**TASK BRIEF**: I'd like the entries that follow repeated exactly, with the pictures left out.
-- STORED DATA follows --
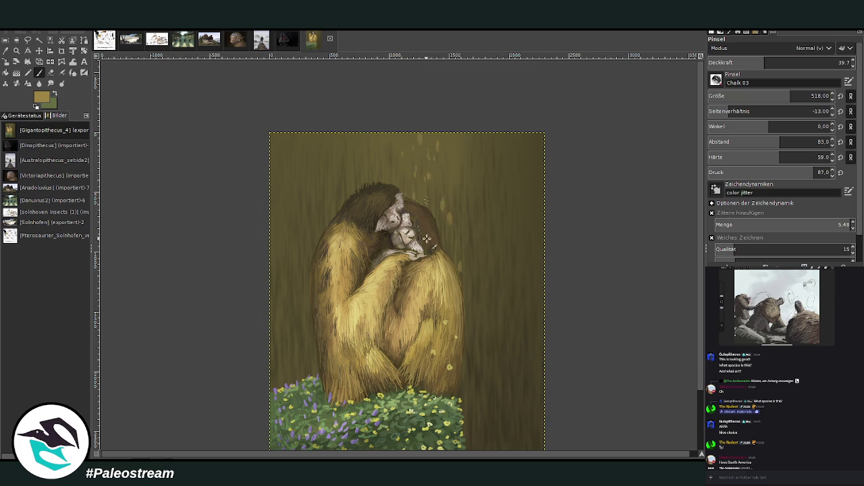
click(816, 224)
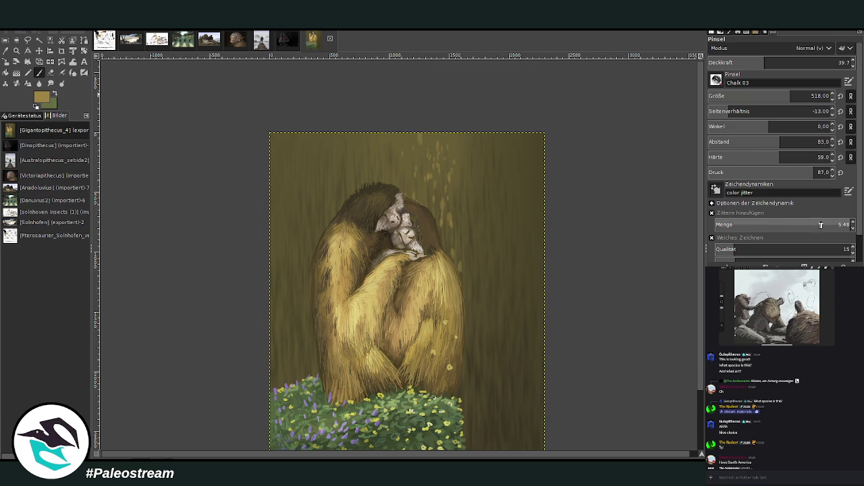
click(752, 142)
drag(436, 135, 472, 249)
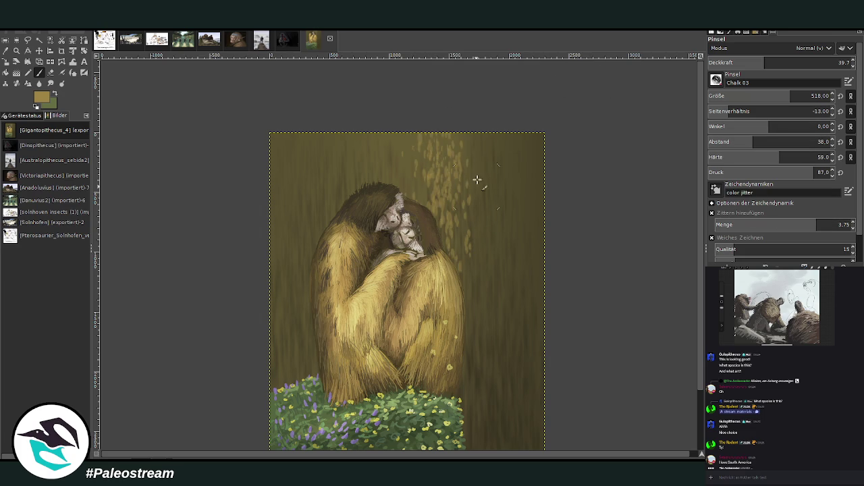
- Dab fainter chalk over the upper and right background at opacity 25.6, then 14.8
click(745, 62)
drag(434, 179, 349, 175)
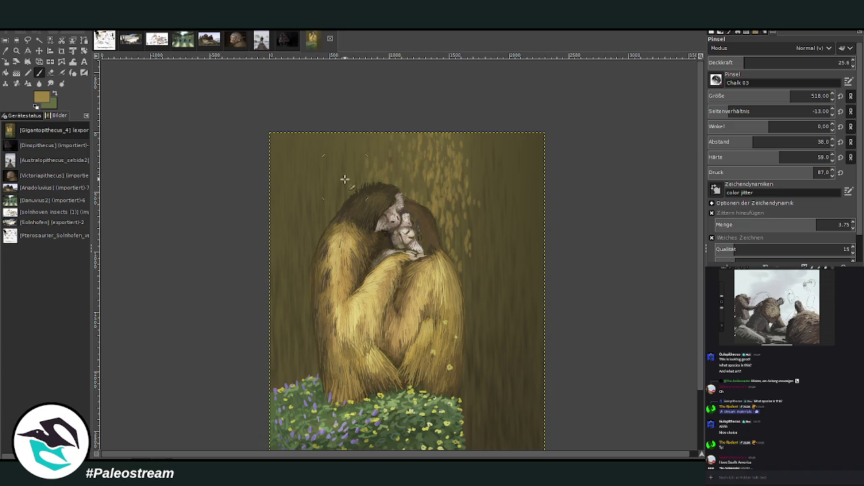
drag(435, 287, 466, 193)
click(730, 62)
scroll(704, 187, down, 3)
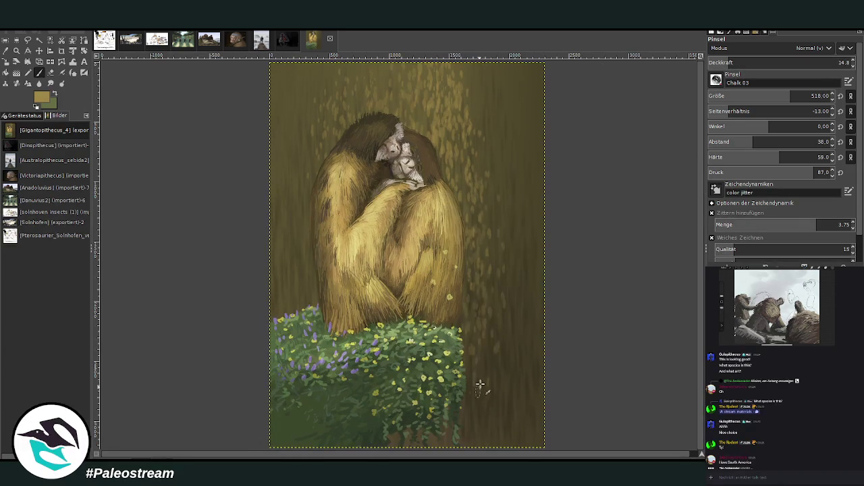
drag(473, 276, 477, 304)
-- STORED DATA concluded --
**ANSWER TO THE EXERCISE**:
click(816, 224)
click(752, 142)
drag(436, 135, 472, 249)
- Dab fainter chalk over the upper and right background at opacity 25.6, then 14.8
click(745, 62)
drag(434, 179, 349, 175)
drag(435, 287, 466, 193)
click(730, 62)
scroll(704, 187, down, 3)
drag(473, 276, 477, 304)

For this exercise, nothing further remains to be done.